** EXCERPT **
=======
A west Dorset historian has written a book of chilling ghost stories based on moments in a seaside town’s history.

Chris Lovejoy, from Lyme Regis, has launched ‘The Cobb Ghoul’ which contains 16 tales, some rooted in fact and others more fanciful, set in familiar local locations from the Pilot Boat and Angel pubs to the Old Monmouth hotel and the Marine Theatre, taking in the Horn Bridge, St Michael’s Church and the Cobb itself on the way.

The book is named after a story of a young lad who died in wrongful captivity in a building on the Cobb and now haunts the harbour. Other stories include ‘Little Gypsy Rose’, about a young flower seller who died under the wheels of a carriage, an ‘The Vampire’, featuring a priest who visits patients at the leper hospital with not entirely charitable intentions. And, of course, the Pilot Boat’s Lassie makes a ghostly appearance too.

Chris is well known in Lyme Regis through his history walks and ghost tours, for which he would wear a distinctive stovepipe hat and black cloak.

‘The Cobb Ghoul’ is Chris’ first published book of stories, although he has enjoyed writing fiction for some years and has been a member of the Black Dog writing group in Uplyme. The supernatural is one of the subjects in which he feels most at home.

He said: “Ghost stories excite us because they take the reader to extremes of human experience. They bring the hidden, the unexpressed, to the fore and lead us into a mysterious, dangerous world - but we know we can return safely to our everyday life. We feel the chills without catching a cold.”

The book contains illustrations by Alan Dodson, who lives in Charmouth, and has been designed and published by Olivia Daly, also of Charmouth.

It is now in stock at Serendip bookshop in Broad Street, Lyme Regis, for £10.
=======
** WORK INSTRUCTION 1 **
Decide whether each statement agrees with the article on the ghost story book. Answer yes or no for each and quote the words from the article that decide it.
(a) The book contains sixteen tales.
(b) Olivia Daly drew the illustrations for the book.
(c) On his history walks and ghost tours, Chris wore a black cloak.
** WORK INSTRUCTION 2 **
According to the article on the ghost story book, which writing group has Chris belonged to?
** WORK INSTRUCTION 3 **
From the article on the ghost story book, quote the passage from "Chris Lovejoy, from" to "on the way.".
=======
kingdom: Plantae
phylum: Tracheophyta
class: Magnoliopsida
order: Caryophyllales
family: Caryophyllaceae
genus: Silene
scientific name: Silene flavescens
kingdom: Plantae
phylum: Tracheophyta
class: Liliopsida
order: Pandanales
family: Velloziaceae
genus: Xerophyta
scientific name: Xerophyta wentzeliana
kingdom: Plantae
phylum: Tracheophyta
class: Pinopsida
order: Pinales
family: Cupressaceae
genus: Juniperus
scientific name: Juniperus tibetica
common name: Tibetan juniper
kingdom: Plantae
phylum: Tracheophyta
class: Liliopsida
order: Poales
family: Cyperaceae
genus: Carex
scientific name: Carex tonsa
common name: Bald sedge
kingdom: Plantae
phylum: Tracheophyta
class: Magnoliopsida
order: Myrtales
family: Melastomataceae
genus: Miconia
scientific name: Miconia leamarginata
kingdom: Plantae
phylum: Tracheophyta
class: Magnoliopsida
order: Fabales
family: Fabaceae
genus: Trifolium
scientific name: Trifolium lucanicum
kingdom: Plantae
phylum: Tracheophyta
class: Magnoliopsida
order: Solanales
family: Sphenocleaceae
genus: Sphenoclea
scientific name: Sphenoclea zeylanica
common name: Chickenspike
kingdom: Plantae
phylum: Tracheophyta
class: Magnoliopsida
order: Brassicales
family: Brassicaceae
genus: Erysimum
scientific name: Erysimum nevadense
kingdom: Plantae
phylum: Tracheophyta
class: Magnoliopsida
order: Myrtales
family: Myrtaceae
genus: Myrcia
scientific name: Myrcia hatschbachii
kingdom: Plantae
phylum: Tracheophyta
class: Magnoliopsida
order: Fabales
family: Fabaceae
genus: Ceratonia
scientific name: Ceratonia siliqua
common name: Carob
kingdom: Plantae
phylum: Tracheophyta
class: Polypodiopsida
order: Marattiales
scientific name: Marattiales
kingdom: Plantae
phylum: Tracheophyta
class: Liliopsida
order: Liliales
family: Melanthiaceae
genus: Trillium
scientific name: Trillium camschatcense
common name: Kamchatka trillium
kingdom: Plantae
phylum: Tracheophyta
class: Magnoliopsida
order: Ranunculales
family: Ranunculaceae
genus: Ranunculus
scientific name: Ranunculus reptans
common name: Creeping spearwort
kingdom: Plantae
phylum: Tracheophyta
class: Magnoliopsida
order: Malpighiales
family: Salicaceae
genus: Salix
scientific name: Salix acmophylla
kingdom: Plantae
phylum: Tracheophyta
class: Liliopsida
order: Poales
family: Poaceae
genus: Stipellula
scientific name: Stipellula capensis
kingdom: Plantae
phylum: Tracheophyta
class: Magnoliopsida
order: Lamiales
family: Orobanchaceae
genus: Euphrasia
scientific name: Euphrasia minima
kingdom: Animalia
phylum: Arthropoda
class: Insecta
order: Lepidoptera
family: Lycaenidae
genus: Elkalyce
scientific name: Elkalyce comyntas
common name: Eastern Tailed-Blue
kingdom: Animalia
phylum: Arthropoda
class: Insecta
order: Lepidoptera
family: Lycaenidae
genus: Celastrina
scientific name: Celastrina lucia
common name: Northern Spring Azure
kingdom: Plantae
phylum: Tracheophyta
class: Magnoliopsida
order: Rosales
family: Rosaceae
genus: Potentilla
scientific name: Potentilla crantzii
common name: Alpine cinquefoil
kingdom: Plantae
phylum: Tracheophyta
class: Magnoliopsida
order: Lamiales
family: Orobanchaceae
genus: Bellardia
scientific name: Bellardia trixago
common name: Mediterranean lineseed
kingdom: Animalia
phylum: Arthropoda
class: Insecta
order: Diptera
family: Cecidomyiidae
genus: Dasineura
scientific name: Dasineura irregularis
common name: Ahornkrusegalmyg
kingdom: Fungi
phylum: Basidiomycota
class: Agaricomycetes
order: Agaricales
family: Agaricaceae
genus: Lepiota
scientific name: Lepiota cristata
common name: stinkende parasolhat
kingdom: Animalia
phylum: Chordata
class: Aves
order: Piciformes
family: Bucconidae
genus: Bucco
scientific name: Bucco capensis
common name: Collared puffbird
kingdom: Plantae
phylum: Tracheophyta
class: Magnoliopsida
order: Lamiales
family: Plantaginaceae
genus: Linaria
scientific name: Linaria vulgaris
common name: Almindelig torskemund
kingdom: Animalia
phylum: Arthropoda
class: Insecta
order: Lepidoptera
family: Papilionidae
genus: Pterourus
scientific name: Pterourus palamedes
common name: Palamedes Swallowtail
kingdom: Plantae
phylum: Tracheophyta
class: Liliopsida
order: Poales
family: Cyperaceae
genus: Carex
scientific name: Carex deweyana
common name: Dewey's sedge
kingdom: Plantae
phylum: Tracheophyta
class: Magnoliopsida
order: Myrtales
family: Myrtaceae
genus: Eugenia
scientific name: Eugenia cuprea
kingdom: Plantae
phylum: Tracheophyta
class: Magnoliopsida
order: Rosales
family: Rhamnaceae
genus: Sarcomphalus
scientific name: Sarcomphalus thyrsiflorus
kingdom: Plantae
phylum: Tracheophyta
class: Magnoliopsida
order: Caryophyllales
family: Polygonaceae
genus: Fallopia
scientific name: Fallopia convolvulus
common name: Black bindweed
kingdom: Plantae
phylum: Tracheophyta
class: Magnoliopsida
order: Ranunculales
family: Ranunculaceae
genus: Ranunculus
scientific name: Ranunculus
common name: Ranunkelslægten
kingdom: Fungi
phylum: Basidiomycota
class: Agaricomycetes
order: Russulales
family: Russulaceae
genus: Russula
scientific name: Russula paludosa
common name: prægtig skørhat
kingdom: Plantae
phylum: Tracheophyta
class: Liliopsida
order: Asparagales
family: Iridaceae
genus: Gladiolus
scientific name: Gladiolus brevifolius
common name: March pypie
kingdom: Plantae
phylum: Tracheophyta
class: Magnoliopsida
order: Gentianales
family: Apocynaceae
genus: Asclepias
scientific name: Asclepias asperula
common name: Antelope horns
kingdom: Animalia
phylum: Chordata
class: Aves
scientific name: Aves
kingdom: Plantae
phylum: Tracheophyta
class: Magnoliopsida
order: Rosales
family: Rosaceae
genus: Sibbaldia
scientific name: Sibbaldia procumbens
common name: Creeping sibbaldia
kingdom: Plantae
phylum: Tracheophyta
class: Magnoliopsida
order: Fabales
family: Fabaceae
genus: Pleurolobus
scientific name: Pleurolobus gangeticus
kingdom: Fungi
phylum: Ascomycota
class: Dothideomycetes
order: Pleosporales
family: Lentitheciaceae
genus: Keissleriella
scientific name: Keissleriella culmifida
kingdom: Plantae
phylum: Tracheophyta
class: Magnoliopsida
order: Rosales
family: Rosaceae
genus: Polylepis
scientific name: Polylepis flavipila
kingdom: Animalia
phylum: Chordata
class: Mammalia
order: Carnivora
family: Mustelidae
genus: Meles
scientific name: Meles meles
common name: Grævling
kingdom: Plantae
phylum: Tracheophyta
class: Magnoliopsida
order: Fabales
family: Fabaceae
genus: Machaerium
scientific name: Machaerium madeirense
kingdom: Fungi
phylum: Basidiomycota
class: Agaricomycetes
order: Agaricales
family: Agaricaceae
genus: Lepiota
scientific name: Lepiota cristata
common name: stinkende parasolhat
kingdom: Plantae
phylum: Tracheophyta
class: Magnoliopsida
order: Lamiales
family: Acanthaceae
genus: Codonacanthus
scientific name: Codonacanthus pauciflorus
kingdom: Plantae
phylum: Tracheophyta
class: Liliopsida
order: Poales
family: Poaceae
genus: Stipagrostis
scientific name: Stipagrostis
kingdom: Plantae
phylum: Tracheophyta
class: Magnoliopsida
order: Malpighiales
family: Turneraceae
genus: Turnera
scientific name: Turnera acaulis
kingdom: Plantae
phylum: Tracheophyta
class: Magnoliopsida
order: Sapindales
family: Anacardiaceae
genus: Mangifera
=======
** RESPONSE AREA 1 **
(a) Yes: "‘The Cobb Ghoul’ which contains 16 tales"
(b) No: "The book contains illustrations by Alan Dodson, who lives in Charmouth"
(c) Yes: "he would wear a distinctive stovepipe hat and black cloak"

** RESPONSE AREA 2 **
He has been a member of the Black Dog writing group in Uplyme.

** RESPONSE AREA 3 **
Chris Lovejoy, from Lyme Regis, has launched ‘The Cobb Ghoul’ which contains 16 tales, some rooted in fact and others more fanciful, set in familiar local locations from the Pilot Boat and Angel pubs to the Old Monmouth hotel and the Marine Theatre, taking in the Horn Bridge, St Michael’s Church and the Cobb itself on the way.